To disable video thumbnails -- you won't really miss it if you name things sensibly -- run the following (run dialog, or from 'cmd' - elevated cmd in Vista/Win7):

regsvr32 /u shmedia.dll

To re-enable:

regsvr32 shmedia.dll

There apparently is an alternative to this, deleting a registry key that causes windows to load this feature, but re-enabling takes a lot more work.

Image previews

The method is similar to the video preview, with another DLL. To disable:

regsvr32 /u shimgvw.dll

To re-enable:

regsvr32 shimgvw.dll

Thumbnail storage

Thumbs.db

Used by Explorer (mosty on 2000, XP?(verify)).

Thumbs.db is a hidden file, created on demand in each directory where there is something previewable. Windows stores its generated previews in here.

It is also one of a few sources windows can use when it wants to display what images are contained in a folder.


There are a few potential downsides too. Example: the Thumbs.db is unmovable while it is being accessed, so it may interfere with directory moves, picture directory uploading, and such.

It may also mess up directory content comparisons, and so on. These are things that only power users really care about, but still - if you usually use a something like Picasa anyhow, you probably don't need these files.

If you want to stop windows from creating this file, it should be: Any exporer window -> 'Tools' menu -> 'Folder Options' -> 'View' tab, and check the "Do not cache thumbnails" option.
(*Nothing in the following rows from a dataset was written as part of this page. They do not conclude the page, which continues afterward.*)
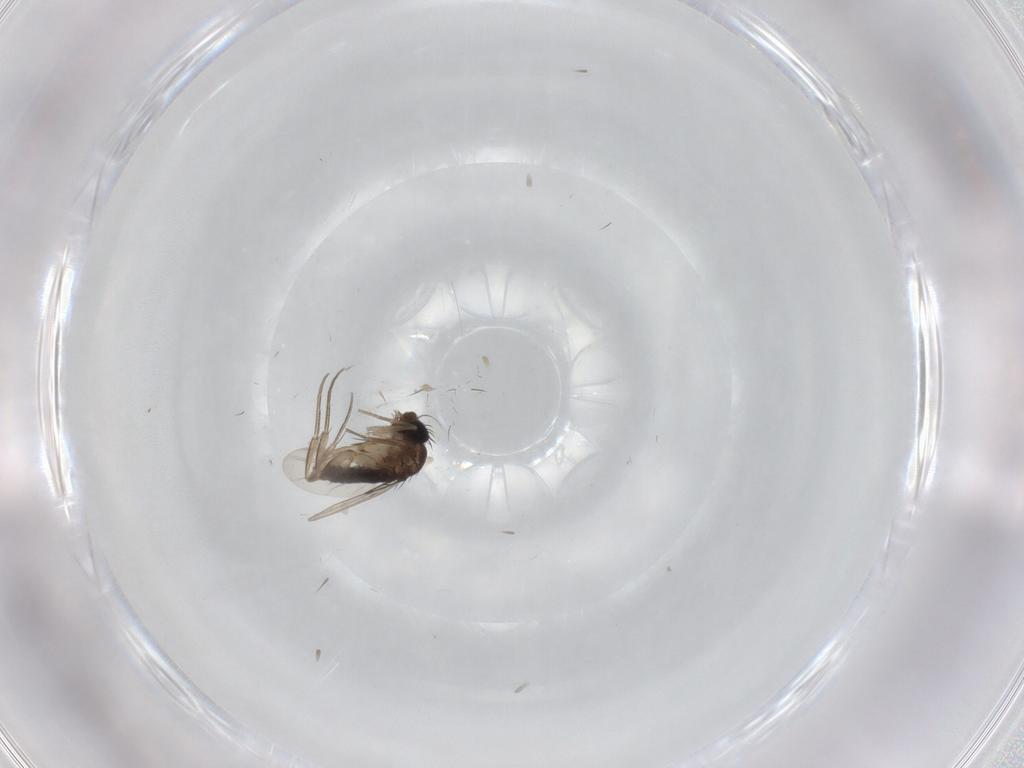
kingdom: Animalia
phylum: Arthropoda
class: Insecta
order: Diptera
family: Phoridae
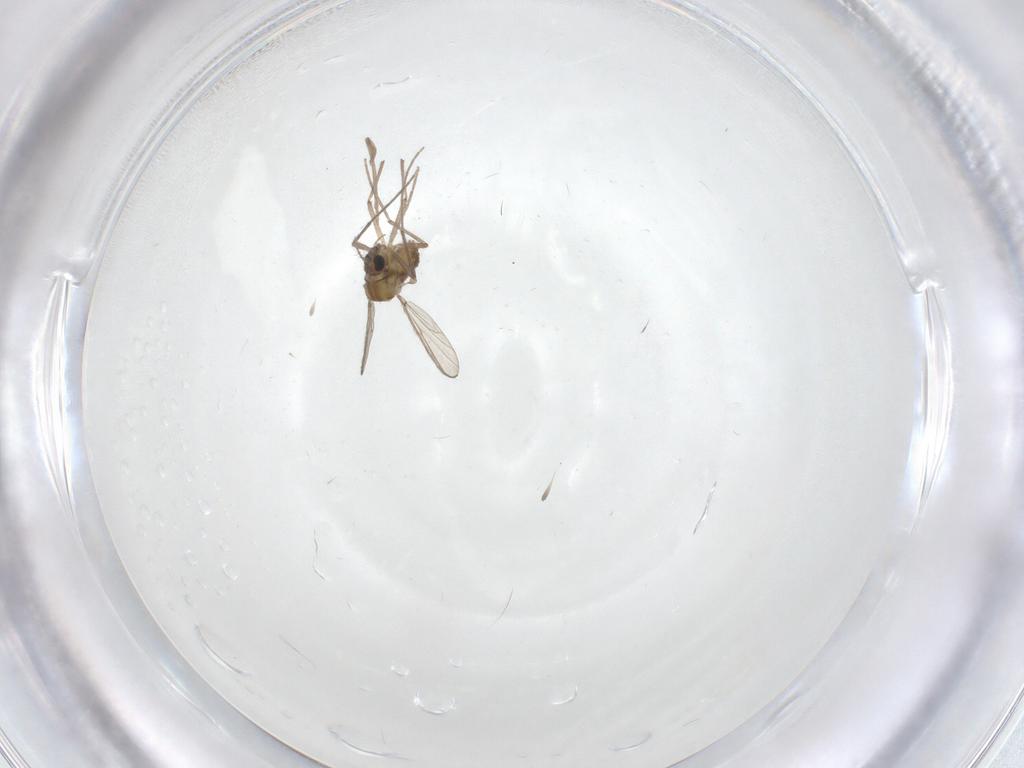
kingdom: Animalia
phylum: Arthropoda
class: Insecta
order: Diptera
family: Chironomidae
ehthumbs.db, ehthumbs_vista.db

This article/section is a stub — probably a pile of half-sorted notes and is probably a first version, is not well-checked, so may have incorrect bits. (Feel free to ignore, or tell me)

Apparently used by (different versions of) Windows Media Center


Thumbcache

This article/section is a stub — probably a pile of half-sorted notes and is probably a first version, is not well-checked, so may have incorrect bits. (Feel free to ignore, or tell me)
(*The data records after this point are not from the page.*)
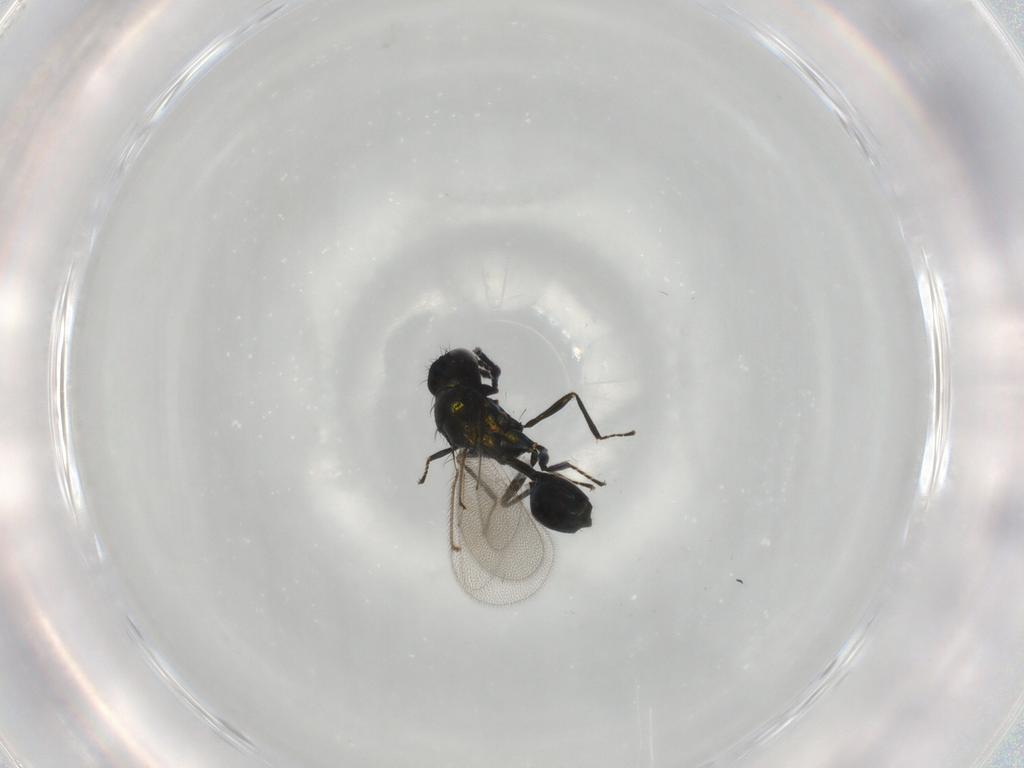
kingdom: Animalia
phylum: Arthropoda
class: Insecta
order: Hymenoptera
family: Eulophidae
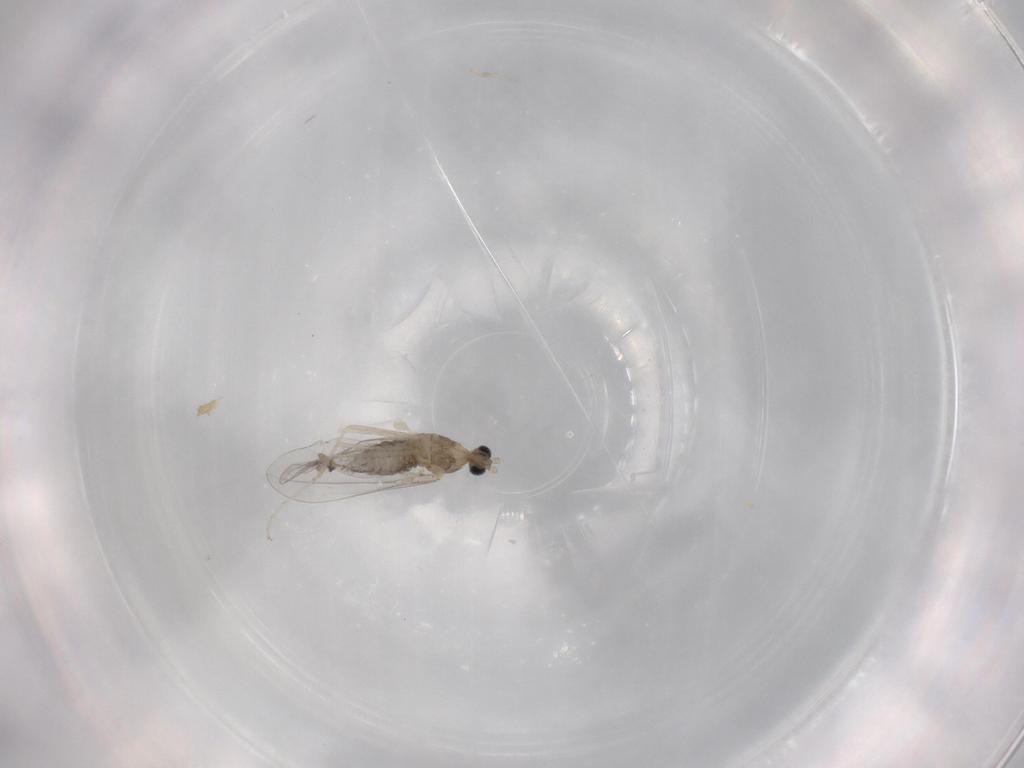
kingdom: Animalia
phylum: Arthropoda
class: Insecta
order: Diptera
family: Cecidomyiidae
Windows Vista (and 7?) store thumbnails per user, stored in their profile.


ZbThumbnail.info

Used by Zoom Browser. Probably means you have software with your Canon camera.


.DS_Store

This article/section is a stub — probably a pile of half-sorted notes and is probably a first version, is not well-checked, so may have incorrect bits. (Feel free to ignore, or tell me)

Files that come from Mac OSX.

Analogous in function to windows's desktop.ini and Thumbs.db:

A per-directory cache of icons, icon positions, and more. Finder creates these on most directories it accesses, including network shares, USB drives.

Mostly invisible when viewed from OSX, unix derivatives often hide it because it's a dotfile, windows will show it.